#### [Available data]

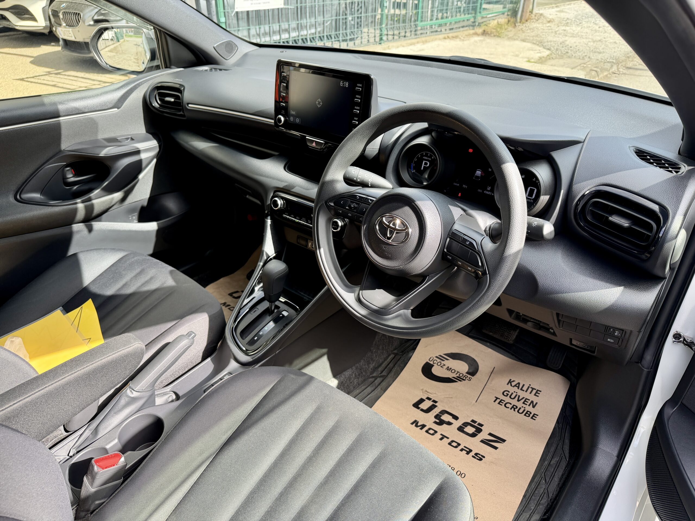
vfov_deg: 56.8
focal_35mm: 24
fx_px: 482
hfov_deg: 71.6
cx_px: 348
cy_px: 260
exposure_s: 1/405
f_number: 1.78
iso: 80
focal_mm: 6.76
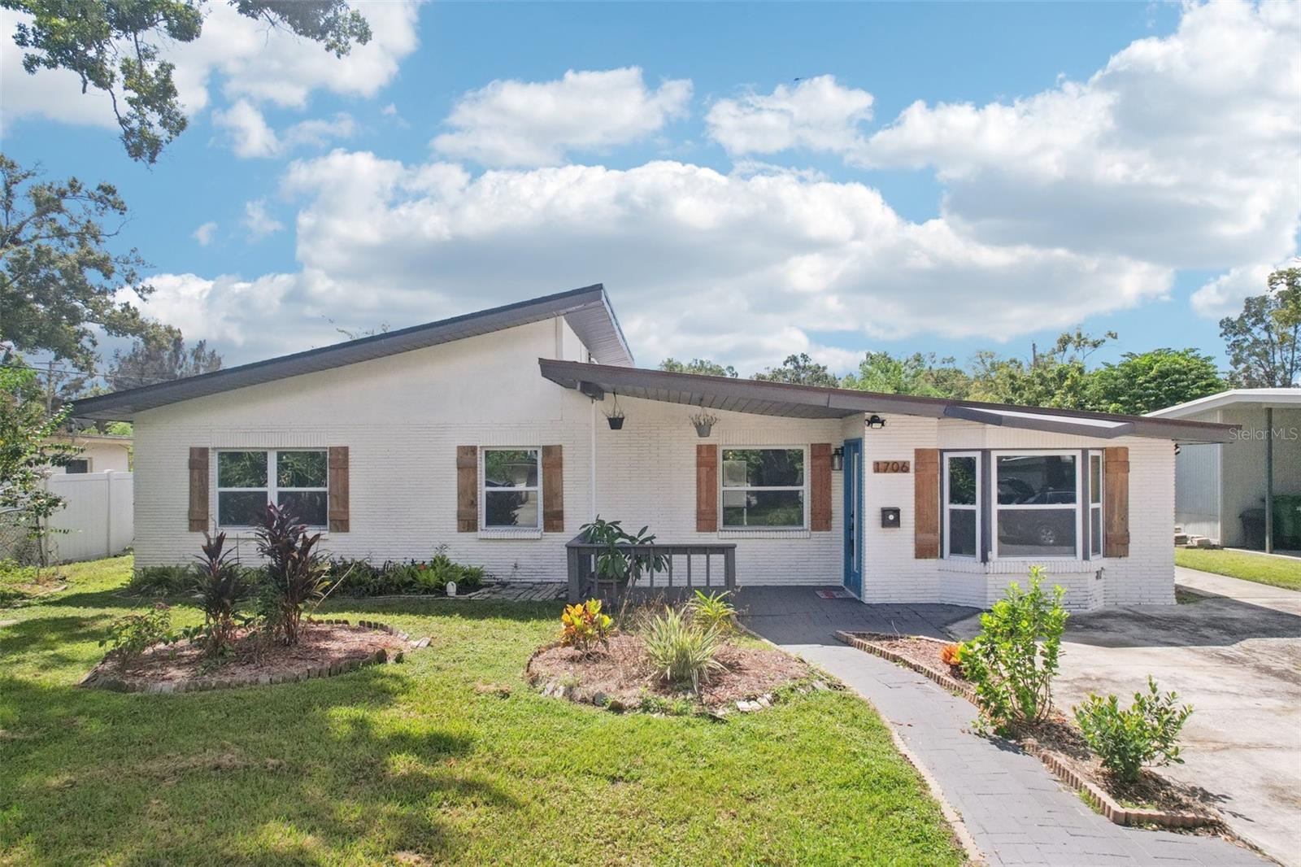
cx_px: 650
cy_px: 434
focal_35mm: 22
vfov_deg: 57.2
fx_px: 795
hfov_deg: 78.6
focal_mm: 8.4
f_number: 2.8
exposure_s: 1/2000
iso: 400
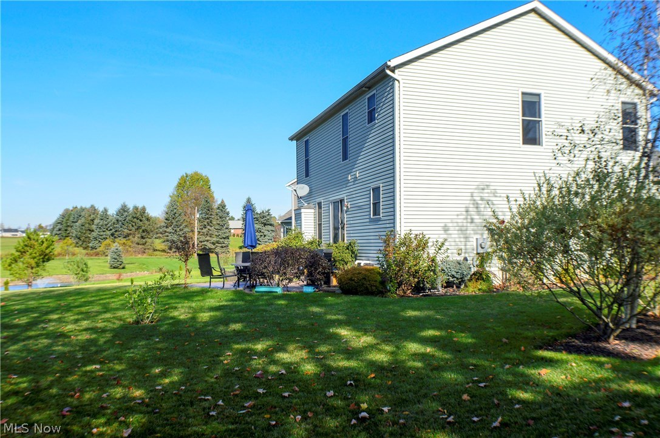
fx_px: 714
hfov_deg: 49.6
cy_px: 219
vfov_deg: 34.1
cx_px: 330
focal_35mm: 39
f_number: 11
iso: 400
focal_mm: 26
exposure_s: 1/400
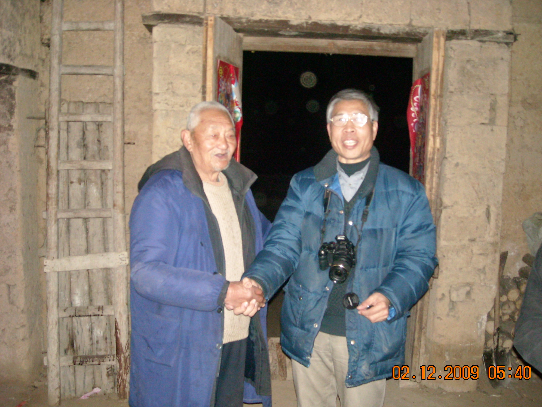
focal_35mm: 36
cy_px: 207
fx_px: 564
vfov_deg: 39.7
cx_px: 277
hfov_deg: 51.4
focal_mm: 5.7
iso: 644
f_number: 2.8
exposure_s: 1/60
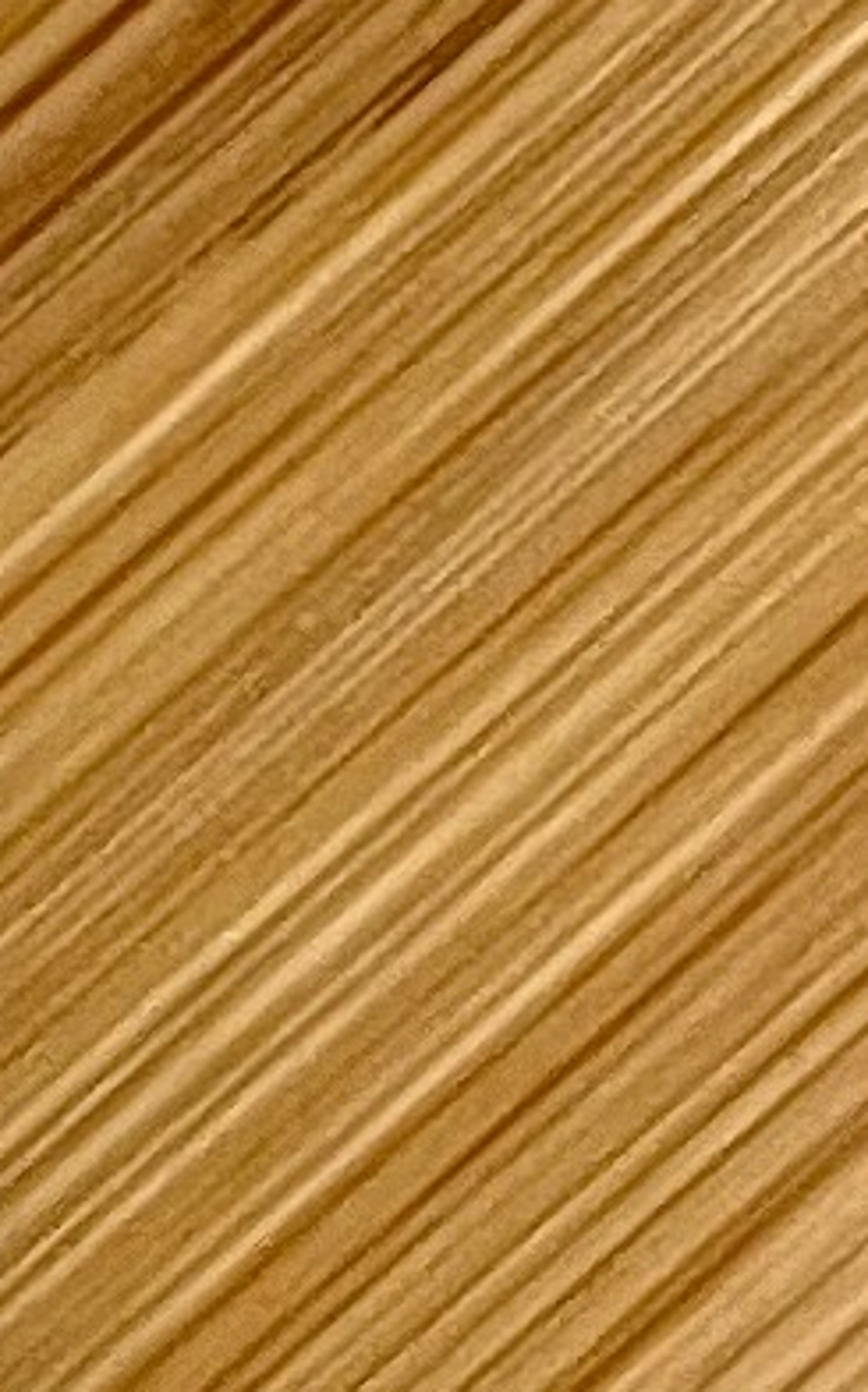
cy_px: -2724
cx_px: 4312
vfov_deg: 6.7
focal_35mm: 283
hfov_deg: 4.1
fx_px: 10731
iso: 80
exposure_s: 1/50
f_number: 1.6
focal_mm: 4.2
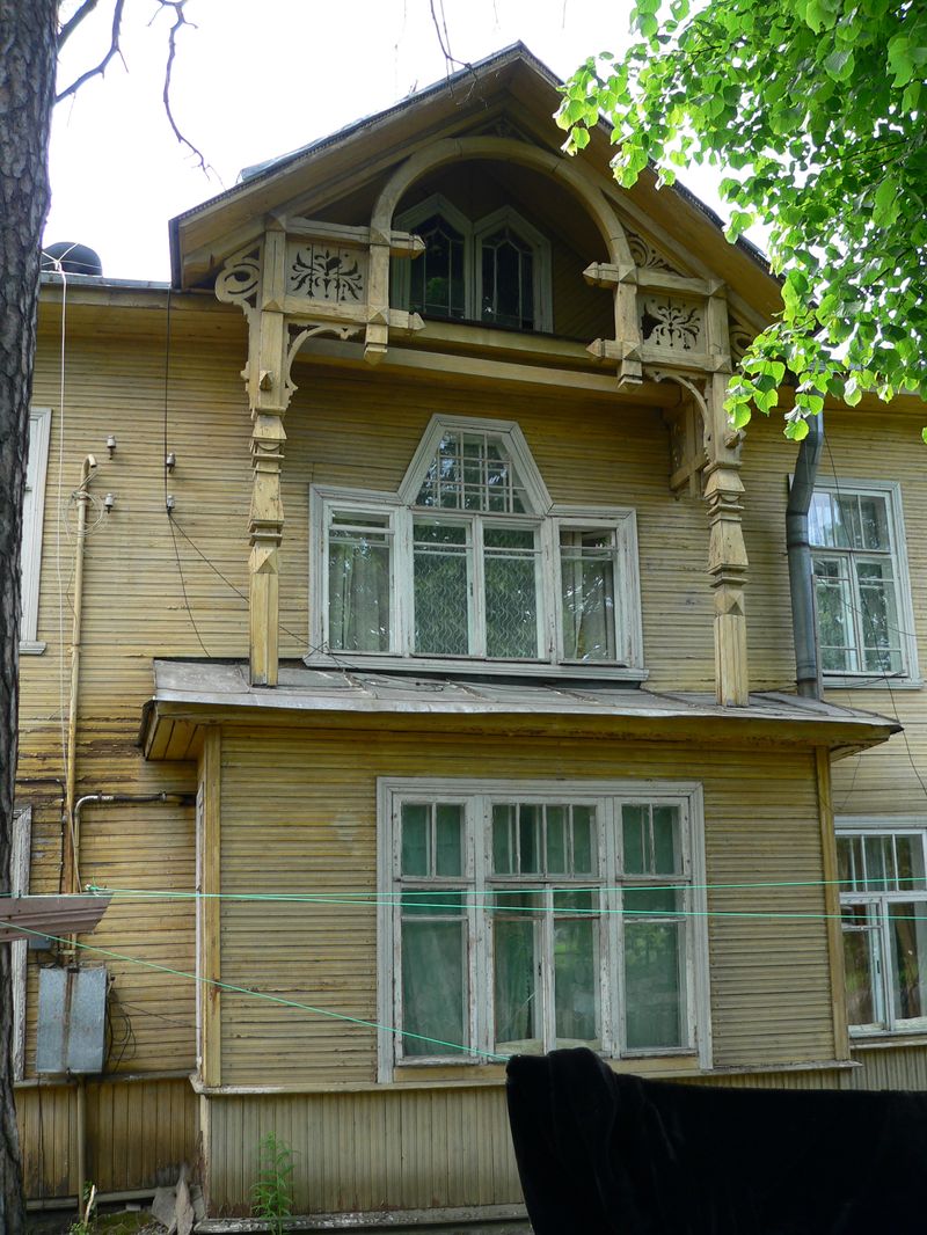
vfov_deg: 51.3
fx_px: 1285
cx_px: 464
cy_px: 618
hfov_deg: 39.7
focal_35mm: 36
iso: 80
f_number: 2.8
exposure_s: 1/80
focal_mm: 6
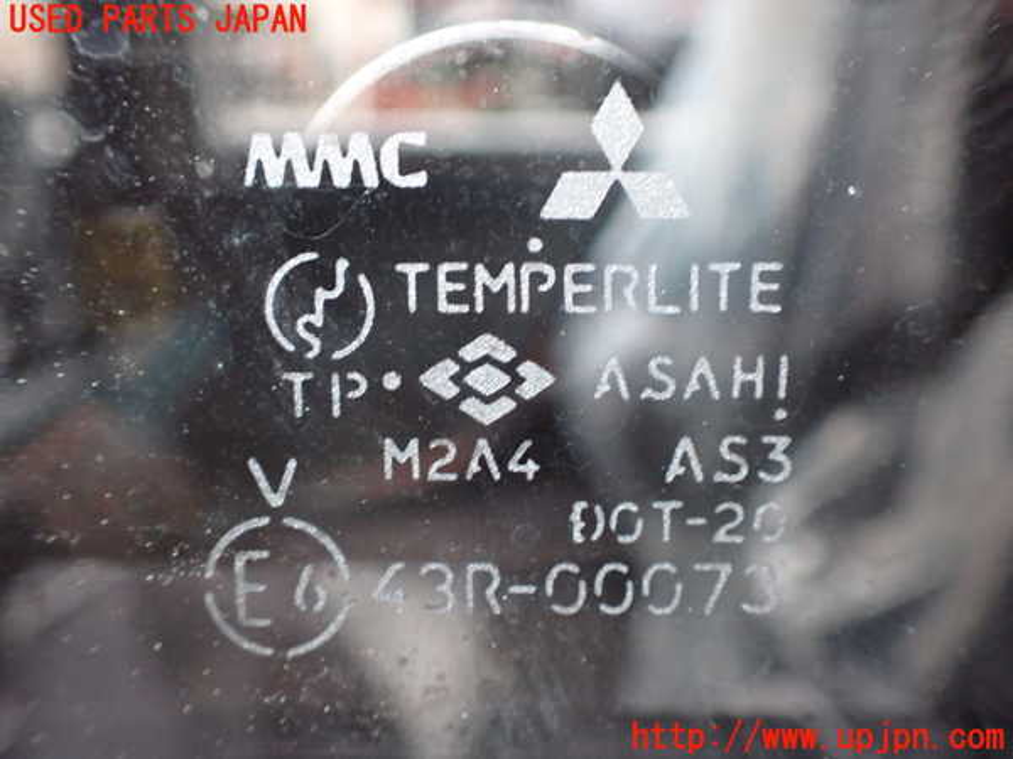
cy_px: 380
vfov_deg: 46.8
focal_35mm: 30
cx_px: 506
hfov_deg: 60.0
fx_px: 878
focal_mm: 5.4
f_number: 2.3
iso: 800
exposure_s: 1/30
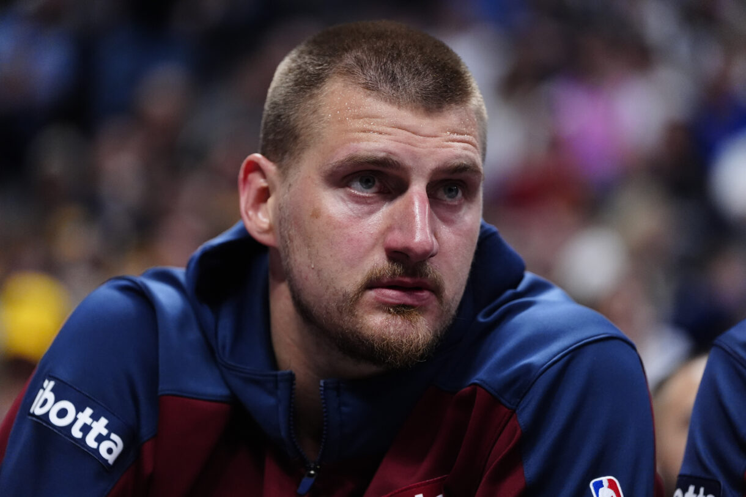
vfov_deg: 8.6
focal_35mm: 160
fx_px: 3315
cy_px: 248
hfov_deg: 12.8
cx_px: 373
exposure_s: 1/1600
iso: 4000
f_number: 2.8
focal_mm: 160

#### [Work item]
Once the line holding "vfov_deg: 34.1" is found, set it down along with every line after it through the end of the entries, exactly, leaving the pictures out.

#### [Result for this task]
vfov_deg: 34.1
cx_px: 330
focal_35mm: 39
f_number: 11
iso: 400
focal_mm: 26
exposure_s: 1/400
focal_35mm: 36
cy_px: 207
fx_px: 564
vfov_deg: 39.7
cx_px: 277
hfov_deg: 51.4
focal_mm: 5.7
iso: 644
f_number: 2.8
exposure_s: 1/60
cy_px: -2724
cx_px: 4312
vfov_deg: 6.7
focal_35mm: 283
hfov_deg: 4.1
fx_px: 10731
iso: 80
exposure_s: 1/50
f_number: 1.6
focal_mm: 4.2
vfov_deg: 51.3
fx_px: 1285
cx_px: 464
cy_px: 618
hfov_deg: 39.7
focal_35mm: 36
iso: 80
f_number: 2.8
exposure_s: 1/80
focal_mm: 6
cy_px: 380
vfov_deg: 46.8
focal_35mm: 30
cx_px: 506
hfov_deg: 60.0
fx_px: 878
focal_mm: 5.4
f_number: 2.3
iso: 800
exposure_s: 1/30
vfov_deg: 8.6
focal_35mm: 160
fx_px: 3315
cy_px: 248
hfov_deg: 12.8
cx_px: 373
exposure_s: 1/1600
iso: 4000
f_number: 2.8
focal_mm: 160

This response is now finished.